There was worlds of 3" strips left over from the Green Trip Around the World Quilt, so not one to run for an easy go of it, I decided the 3" strips would make an easy and quick start for another brick quilt (did a red one a couple of months back), and since the strips are a little wider, that means it takes fewer rows to make the same sized quilt. Unfortunately, when I get a pile of 10 quilts, I take them down to the Charity Bees closet, and I can smell the finish line!
Bricks are cut 3x7.5." Mortar except for outer row are 1" strips cut as needed; outer mortar strips are cut 1.5" and double as the first border; the outer border will be determined when 21 to 23 rows of bricklaying are done. The top and bottom rows as well as all odd rows will have 5 bricks across, and the even rows will have 3x4" half bricks on either end with 4 full 3x7.5" bricks. Somewhere in either calculation, seam allowance or cutting, there seems to be a slight error that causes the 5 brick rows to differ with the 4 + 2 half brick rows. It could be using the weft of the lime mortar fabric I picked is too stretchy and is resulting in a stretched side. Because of that, the next rows I sew will be on the warp, you can take that to the bank, because I can't stand it when my math doesn't match a perfect outcome. It has to be the weft if my math was true. I can't say it with certainty, but it won't be the first time an extra stretchy weft fabric caused a quilter to be an inch per yard off at the joining of rows. A lot of quilters don't mess with weft, they just cut everything vertically. I do all I can to work with wefts going side to side, because if you observe the warp top to bottom rule combined with the weft side to side rule, you get a quilt that stretches from side to side. This may not seem important, but actually, when a quilt is shared, somehow one partner becomes the one who jerks the quilt from side to side, while the other just sizzles upon waking up in the cold of a winter's night after weeks of deprivation of warmth may get irate to hostile. And that's why I like to warp quilts side to side. The mortar lime is a best-manufacturer type fabric and expensive. I'm sewing all kinds of fabric bricks--old, new, expensive, cheap, glazed, etc. When you are doing a charm quilt, some grim discoveries are made--that perfect fabric of scale and texture difference may also be sized to death or even a blend that got mislabeled as a cotton, or even linen or bamboo. Different fabrics have different characteristics. We are seeing manufacturers of quilt fabrics getting into lines of glazed cottons that really have as little give on the weft as the warp. I try to avoid those when picking fabrics for quilts, but church closet offerings can be just about anything.

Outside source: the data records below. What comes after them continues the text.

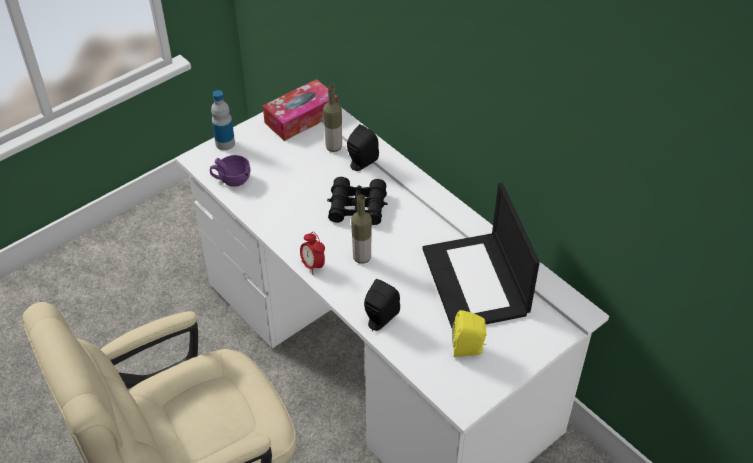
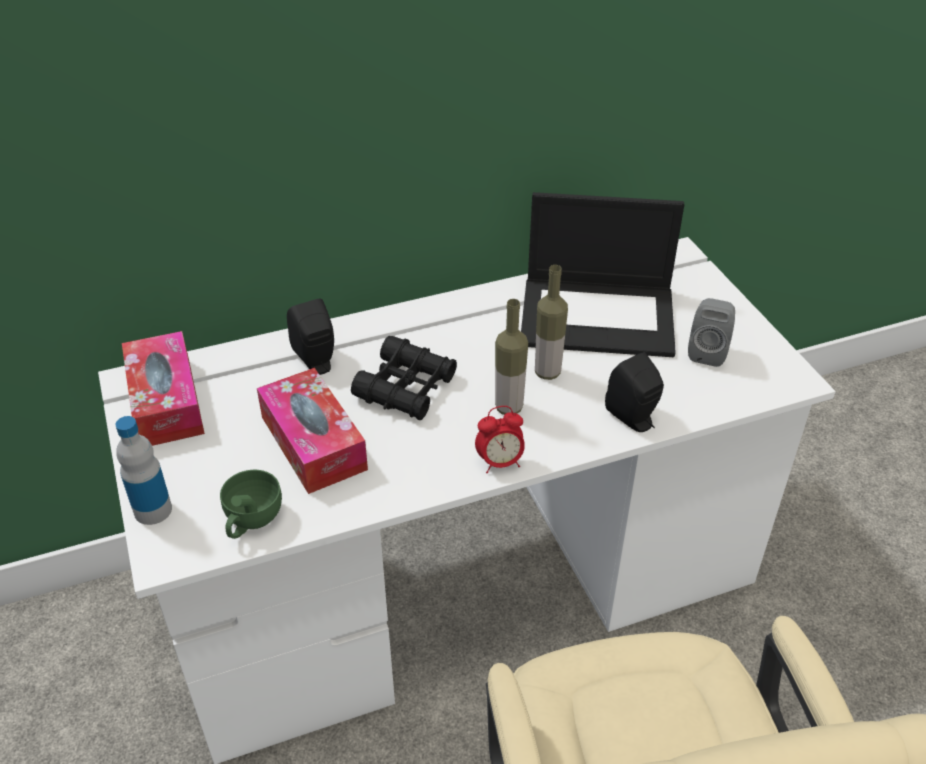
camera: 70 degrees left, 5 degrees down
purple cup [210,155,250,187] -> green cup [220,470,282,539]
bottle [323,84,342,152] -> bottle moved to [535,265,568,380]
yellow speaker [452,310,487,357] -> grey speaker [688,298,735,367]
none -> tissue box [257,368,368,494]

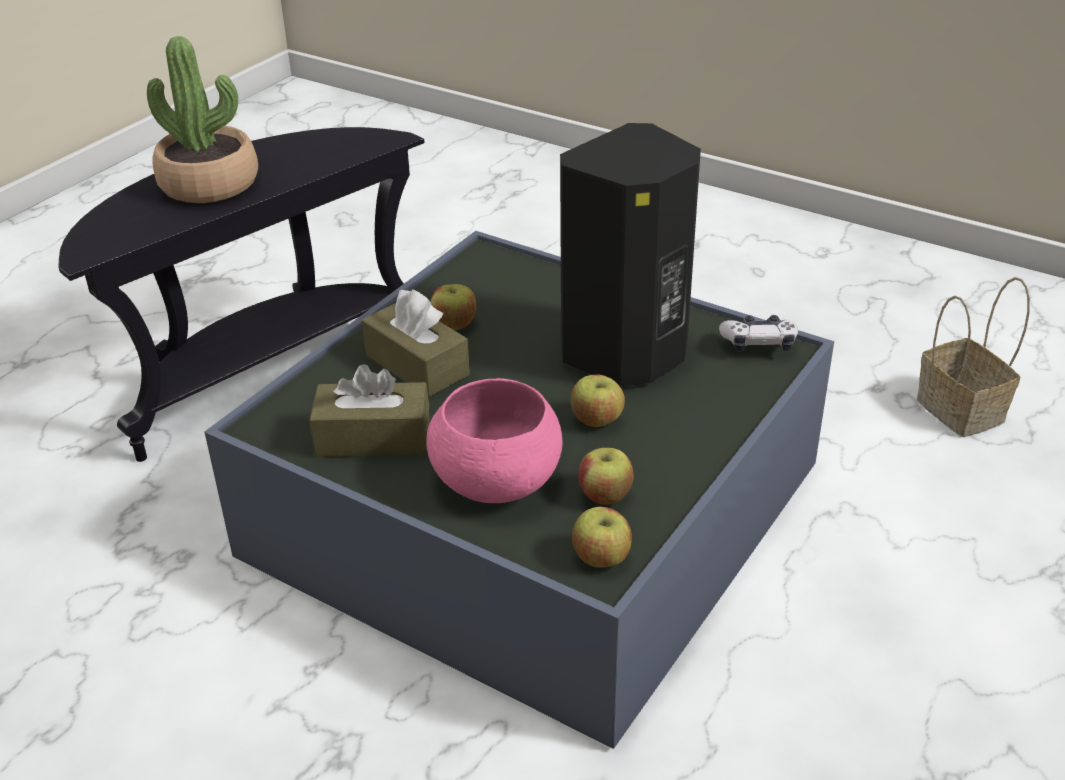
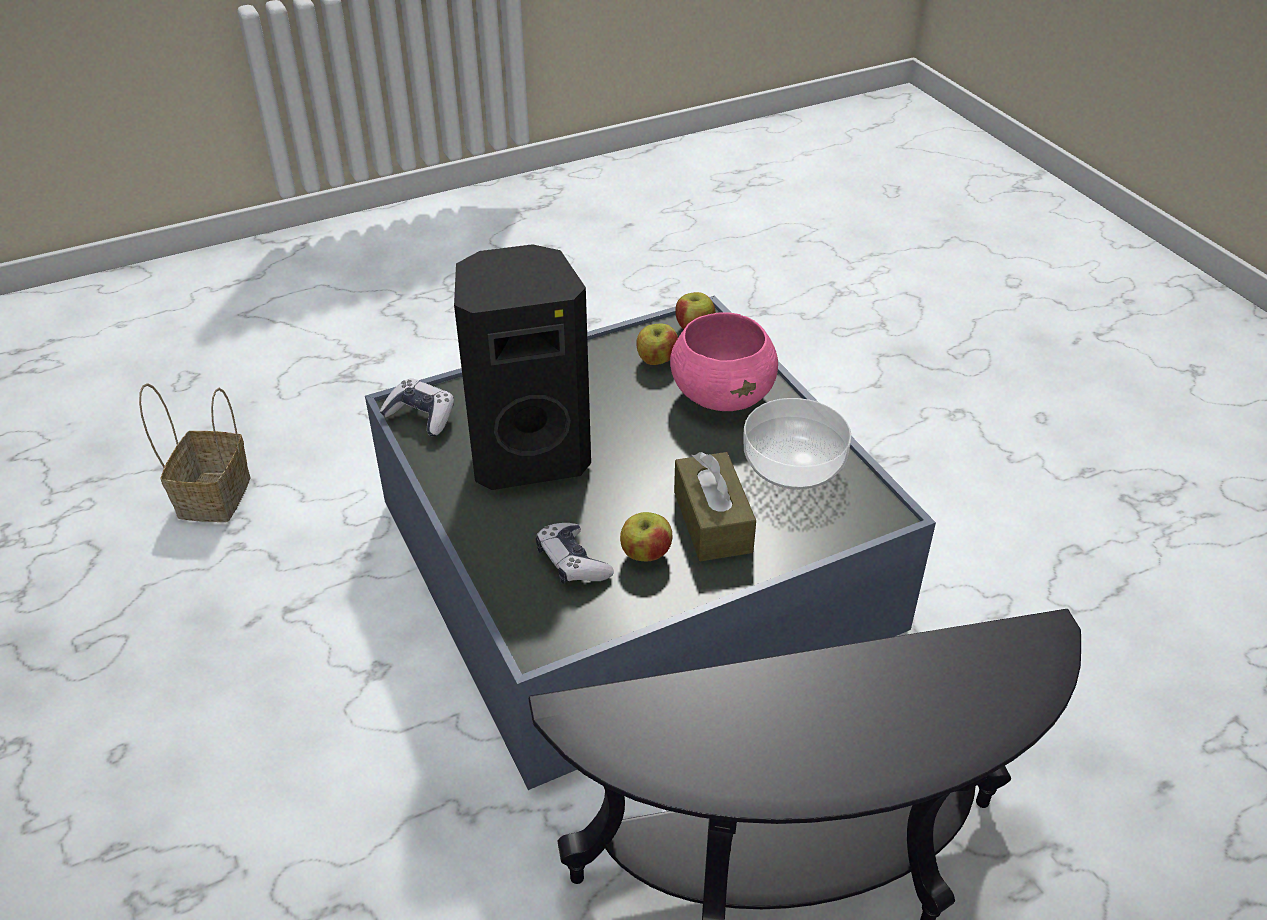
camera: 150 degrees left, 5 degrees up
potted plant [147,36,258,203] -> none
brown tissue box [309,364,430,457] -> bowl [743,398,852,490]
apple [571,375,625,427] -> none
none -> game controller [536,523,614,584]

So here are 3 pictures of the 5 rows I completed before coming here today:
Picture 1 - side shot of Lime Mortar, Green Brick Quilt
Picture 2 - probably willl end up being the bottom portion of the quilt, considering the sunflower print on green seems to have a certain upright appeal.
Picture 3 - the upper part of the 5 bottom rows, if that's what they are. (if a more blatant right-side-up one-way fabric appears, and it gets placed upside-down, that may mean I'm dealing with a top row. Once in a blue moon, I tear out a whole section to right the dominant one-way fabric that got loaded in sidewise or upside-down in a space-cadet moment. It doesn't matter that I have a thousand completed quilt works. The adage "everyone makes a mistake now and then" doesn't seem to apply because I make a lot more than my fair share of errors. That last quilt, the trip around the world? I can't even remember how many pieces got sewn in wrong and had to be ripped and redone (affectionately known as r&r to quilters) due to my ditzing at the wheel.